Common Pitfalls and Best Practices
Handle Existing Views Gracefully
The createTempView() method (without “OrReplace”) throws an error if the view already exists:
# First call succeeds
employees_df.createTempView("staff")
# Second call throws AnalysisException
# employees_df.createTempView("staff") # Error!
# Safe approach: use createOrReplaceTempView
employees_df.createOrReplaceTempView("staff") # Always works
For global temp views, use createOrReplaceGlobalTempView() to avoid similar issues:
# Safe global view creation
employees_df.createOrReplaceGlobalTempView("global_staff")
Clean Up When Appropriate
While temp views don’t duplicate data, they do consume catalog metadata. In long-running applications, explicitly drop views you no longer need:
# Drop a session-scoped view
spark.catalog.dropTempView("employees")
# Drop a global temp view
spark.catalog.dropGlobalTempView("global_employees")
# Check if a view exists before dropping
if spark.catalog.tableExists("employees"):
spark.catalog.dropTempView("employees")
Use Descriptive Names
Treat view names like variable names—make them descriptive:
# Poor naming
df.createOrReplaceTempView("temp1")
# Better naming
df.createOrReplaceTempView("filtered_active_customers_2024")

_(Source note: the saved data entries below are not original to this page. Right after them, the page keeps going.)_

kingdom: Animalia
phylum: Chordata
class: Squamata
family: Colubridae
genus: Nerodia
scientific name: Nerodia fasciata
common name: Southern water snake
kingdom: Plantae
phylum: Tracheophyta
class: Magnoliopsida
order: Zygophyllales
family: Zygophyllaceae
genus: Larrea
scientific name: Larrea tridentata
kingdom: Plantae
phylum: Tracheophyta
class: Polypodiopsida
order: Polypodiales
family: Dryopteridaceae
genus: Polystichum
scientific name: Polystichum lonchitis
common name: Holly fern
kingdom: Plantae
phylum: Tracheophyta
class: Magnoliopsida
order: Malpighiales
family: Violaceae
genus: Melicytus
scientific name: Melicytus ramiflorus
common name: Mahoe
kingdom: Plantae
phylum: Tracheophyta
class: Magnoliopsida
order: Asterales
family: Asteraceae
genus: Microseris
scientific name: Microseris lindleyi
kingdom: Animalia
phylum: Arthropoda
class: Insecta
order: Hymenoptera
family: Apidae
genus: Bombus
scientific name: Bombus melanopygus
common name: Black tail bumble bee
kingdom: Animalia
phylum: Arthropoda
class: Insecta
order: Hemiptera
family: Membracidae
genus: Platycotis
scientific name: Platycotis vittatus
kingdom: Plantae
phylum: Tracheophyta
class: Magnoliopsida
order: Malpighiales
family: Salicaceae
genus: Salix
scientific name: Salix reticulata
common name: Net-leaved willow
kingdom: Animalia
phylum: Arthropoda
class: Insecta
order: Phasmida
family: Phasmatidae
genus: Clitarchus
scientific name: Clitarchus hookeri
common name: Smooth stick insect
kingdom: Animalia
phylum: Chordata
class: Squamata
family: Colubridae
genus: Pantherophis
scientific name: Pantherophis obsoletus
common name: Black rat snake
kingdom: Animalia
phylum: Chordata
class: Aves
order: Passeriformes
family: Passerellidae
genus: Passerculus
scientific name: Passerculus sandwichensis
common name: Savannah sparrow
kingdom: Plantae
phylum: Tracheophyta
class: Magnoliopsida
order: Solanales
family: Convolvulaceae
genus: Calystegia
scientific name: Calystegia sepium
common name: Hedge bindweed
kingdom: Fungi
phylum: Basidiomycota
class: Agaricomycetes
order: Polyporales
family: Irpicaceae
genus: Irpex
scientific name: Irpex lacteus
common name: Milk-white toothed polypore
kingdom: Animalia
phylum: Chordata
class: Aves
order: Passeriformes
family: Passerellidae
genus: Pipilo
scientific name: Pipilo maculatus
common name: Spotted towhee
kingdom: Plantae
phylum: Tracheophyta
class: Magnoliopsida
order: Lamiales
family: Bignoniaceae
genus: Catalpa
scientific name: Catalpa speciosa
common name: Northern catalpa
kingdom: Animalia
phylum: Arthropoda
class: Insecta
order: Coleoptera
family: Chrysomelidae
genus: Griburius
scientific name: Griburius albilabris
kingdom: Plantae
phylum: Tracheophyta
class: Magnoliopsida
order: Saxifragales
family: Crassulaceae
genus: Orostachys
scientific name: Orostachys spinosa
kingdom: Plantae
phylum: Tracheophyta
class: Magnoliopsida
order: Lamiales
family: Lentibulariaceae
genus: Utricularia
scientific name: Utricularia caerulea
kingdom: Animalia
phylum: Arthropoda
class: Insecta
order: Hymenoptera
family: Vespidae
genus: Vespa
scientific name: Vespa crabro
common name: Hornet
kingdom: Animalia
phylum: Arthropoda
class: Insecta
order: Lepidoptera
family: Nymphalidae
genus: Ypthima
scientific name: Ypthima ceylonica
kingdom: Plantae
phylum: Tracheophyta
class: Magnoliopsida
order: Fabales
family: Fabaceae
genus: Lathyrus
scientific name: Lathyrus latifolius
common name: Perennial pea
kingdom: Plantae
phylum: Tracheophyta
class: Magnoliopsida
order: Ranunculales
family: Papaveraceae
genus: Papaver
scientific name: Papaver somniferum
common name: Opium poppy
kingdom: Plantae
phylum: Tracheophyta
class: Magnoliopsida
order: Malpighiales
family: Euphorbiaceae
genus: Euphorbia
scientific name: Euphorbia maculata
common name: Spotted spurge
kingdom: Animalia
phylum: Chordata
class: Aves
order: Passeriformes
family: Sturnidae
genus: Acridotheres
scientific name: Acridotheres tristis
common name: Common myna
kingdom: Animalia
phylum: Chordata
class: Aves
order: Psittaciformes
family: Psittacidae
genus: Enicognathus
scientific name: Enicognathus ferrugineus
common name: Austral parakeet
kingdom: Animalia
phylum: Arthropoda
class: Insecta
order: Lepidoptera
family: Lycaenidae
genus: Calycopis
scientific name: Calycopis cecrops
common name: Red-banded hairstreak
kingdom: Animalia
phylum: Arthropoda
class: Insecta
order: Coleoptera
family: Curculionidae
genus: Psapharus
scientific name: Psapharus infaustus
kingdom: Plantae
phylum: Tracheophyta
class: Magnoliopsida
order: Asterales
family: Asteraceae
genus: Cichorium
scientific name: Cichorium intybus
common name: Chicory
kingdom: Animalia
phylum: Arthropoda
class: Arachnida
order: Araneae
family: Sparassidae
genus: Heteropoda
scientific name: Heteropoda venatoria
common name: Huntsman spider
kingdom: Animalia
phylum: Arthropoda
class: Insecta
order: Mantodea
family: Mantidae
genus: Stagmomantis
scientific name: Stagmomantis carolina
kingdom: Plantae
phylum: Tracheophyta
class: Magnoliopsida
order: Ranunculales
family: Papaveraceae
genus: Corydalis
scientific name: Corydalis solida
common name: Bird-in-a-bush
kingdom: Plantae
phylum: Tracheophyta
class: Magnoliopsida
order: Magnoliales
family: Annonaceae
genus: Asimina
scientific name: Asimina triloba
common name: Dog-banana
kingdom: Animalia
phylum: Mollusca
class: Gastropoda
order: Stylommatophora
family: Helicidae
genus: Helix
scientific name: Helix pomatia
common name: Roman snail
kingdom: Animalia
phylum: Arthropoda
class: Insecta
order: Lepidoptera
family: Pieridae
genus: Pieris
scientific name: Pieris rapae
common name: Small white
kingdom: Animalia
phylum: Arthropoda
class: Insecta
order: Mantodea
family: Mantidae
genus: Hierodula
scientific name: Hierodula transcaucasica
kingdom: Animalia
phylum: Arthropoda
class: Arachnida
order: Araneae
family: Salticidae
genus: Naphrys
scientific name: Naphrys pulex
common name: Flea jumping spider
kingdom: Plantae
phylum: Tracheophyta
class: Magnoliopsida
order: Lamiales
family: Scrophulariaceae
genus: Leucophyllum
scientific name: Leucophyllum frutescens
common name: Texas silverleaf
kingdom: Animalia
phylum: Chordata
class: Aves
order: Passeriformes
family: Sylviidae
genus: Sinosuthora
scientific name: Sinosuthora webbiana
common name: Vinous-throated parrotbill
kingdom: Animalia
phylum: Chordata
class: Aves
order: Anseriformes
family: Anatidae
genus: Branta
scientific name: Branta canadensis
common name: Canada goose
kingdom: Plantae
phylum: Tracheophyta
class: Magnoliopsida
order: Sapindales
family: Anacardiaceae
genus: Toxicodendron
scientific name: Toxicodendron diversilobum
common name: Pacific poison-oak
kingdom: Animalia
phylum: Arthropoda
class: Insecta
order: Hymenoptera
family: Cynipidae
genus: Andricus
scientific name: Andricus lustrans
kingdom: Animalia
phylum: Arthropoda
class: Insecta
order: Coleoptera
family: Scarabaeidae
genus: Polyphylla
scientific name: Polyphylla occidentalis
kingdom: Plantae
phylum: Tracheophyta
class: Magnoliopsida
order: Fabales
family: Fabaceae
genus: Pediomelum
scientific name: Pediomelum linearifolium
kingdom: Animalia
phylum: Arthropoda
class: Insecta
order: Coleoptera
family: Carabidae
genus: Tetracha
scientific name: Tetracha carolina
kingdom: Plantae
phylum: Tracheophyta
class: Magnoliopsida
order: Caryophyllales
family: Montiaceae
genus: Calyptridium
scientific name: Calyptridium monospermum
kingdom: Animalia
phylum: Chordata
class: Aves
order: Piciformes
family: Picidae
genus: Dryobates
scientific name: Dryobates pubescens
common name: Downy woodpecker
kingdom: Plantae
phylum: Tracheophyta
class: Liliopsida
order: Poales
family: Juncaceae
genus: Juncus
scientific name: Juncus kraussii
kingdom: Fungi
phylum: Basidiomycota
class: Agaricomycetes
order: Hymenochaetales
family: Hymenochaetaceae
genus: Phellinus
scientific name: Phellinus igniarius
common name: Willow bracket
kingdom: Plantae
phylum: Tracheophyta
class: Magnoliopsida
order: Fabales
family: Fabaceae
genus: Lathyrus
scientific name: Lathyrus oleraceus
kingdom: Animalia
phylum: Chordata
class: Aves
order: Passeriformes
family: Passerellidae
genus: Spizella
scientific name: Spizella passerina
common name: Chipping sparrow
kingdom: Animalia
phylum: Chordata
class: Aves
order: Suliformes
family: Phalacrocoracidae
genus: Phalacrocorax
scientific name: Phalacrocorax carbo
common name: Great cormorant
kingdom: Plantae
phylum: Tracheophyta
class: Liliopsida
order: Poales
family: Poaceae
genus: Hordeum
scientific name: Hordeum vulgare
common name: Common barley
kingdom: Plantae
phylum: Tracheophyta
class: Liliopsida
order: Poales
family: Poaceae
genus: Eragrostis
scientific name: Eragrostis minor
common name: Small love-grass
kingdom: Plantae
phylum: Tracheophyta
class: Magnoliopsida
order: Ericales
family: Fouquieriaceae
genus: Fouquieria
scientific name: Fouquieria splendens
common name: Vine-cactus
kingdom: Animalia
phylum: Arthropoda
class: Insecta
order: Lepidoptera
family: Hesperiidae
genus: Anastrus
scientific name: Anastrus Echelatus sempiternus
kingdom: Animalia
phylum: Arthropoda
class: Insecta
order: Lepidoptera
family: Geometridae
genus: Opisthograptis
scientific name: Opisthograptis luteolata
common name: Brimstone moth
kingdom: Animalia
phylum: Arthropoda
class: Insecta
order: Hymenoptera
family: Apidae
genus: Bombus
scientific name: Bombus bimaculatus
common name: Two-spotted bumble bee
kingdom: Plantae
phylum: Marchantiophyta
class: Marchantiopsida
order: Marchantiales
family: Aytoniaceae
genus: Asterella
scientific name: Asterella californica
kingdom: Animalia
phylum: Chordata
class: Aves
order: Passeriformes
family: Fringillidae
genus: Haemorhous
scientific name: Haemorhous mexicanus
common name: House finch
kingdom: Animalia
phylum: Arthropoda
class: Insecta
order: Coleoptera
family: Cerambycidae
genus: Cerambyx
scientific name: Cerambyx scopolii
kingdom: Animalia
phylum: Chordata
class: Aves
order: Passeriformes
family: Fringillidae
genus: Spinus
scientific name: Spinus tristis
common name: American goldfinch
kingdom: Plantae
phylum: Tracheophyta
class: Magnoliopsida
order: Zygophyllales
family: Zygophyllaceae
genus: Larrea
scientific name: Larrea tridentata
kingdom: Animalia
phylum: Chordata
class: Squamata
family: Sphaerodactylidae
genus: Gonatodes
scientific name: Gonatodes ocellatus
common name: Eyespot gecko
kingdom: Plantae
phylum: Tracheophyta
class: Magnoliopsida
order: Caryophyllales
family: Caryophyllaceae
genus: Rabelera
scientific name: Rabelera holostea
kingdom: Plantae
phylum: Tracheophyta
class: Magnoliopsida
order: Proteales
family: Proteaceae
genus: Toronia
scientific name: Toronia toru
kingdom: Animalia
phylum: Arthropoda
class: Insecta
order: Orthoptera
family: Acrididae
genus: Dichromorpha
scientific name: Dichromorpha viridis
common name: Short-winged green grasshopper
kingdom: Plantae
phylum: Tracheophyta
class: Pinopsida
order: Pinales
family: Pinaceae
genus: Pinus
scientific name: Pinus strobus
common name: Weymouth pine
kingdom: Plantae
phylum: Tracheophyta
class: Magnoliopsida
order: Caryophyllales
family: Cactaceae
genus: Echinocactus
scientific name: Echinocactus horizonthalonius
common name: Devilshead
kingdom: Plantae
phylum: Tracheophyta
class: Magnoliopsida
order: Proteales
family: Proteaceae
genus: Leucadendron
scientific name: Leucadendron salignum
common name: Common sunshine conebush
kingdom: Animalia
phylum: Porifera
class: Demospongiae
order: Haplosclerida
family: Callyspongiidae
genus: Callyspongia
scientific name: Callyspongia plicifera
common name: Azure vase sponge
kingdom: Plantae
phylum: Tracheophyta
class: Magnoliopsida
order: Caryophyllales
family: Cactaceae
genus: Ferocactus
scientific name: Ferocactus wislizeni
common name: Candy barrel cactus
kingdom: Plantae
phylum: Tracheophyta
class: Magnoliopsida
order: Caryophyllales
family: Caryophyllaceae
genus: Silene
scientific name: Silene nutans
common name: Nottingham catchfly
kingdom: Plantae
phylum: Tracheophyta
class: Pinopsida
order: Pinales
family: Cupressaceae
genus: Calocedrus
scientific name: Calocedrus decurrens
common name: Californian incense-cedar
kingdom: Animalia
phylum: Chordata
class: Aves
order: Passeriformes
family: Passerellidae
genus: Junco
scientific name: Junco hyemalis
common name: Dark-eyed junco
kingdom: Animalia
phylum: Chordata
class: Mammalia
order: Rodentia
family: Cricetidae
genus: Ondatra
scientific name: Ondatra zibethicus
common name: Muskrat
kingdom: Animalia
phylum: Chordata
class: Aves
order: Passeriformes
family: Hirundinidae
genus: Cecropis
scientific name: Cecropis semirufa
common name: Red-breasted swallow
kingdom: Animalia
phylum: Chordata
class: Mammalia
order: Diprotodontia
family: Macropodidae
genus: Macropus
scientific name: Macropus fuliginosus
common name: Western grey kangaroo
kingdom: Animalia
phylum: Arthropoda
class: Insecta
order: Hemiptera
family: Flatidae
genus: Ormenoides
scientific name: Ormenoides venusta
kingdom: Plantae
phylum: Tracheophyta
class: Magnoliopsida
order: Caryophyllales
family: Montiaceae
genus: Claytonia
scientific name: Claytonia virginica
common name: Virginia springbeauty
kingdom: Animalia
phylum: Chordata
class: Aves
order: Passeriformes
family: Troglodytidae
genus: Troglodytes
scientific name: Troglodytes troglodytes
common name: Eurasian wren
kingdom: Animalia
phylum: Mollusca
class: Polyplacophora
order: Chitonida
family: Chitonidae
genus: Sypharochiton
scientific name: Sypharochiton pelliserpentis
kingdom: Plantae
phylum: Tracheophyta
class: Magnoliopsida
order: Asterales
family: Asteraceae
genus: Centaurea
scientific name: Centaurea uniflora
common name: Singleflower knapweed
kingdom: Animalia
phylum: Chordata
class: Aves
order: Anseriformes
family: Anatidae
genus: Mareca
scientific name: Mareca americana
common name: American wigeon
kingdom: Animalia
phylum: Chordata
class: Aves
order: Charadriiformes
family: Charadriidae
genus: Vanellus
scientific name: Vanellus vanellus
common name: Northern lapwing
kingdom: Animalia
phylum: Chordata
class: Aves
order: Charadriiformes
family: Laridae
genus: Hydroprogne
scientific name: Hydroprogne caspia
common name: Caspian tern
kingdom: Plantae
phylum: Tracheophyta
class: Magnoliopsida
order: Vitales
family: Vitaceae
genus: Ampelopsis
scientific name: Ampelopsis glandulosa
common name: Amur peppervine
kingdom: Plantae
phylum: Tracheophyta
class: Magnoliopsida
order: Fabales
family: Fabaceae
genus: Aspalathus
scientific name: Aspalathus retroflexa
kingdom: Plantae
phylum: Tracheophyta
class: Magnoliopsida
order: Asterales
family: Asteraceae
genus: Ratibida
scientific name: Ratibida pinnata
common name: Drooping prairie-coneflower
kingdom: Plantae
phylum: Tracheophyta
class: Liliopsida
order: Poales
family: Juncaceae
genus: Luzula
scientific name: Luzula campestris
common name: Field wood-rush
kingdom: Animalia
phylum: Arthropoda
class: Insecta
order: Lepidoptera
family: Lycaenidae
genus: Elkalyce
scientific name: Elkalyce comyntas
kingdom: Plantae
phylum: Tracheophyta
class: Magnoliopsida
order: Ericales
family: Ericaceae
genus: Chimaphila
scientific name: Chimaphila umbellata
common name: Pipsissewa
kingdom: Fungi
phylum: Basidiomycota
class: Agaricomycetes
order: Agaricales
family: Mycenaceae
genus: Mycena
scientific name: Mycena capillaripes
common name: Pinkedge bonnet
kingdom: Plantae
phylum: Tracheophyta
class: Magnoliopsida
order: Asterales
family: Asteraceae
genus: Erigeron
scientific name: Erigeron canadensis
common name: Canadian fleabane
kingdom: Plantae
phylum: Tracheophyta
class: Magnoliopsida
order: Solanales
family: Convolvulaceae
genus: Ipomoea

Understand That Views Are Lazy
Temp views don’t materialize data. They’re essentially named query plans. Each SQL query against a view re-executes the underlying DataFrame transformations:
# This transformation runs every time you query the view
expensive_df = spark.read.parquet("huge_dataset.parquet") \
.filter("status = 'active'") \
.groupBy("category").agg({"amount": "sum"})
expensive_df.createOrReplaceTempView("category_totals")
# Both queries re-execute the full transformation
spark.sql("SELECT * FROM category_totals WHERE category = 'A'").show()
spark.sql("SELECT * FROM category_totals WHERE category = 'B'").show()
If you’re querying the same view repeatedly, consider caching the underlying DataFrame:
expensive_df.cache()
expensive_df.createOrReplaceTempView("category_totals")
Temp views bridge the gap between PySpark’s DataFrame API and SQL. Use createOrReplaceTempView() as your default, reserve global temp views for genuine cross-session needs, and remember that views are metadata, not materialized data. With these fundamentals, you can seamlessly mix DataFrame transformations and SQL queries in your Spark applications.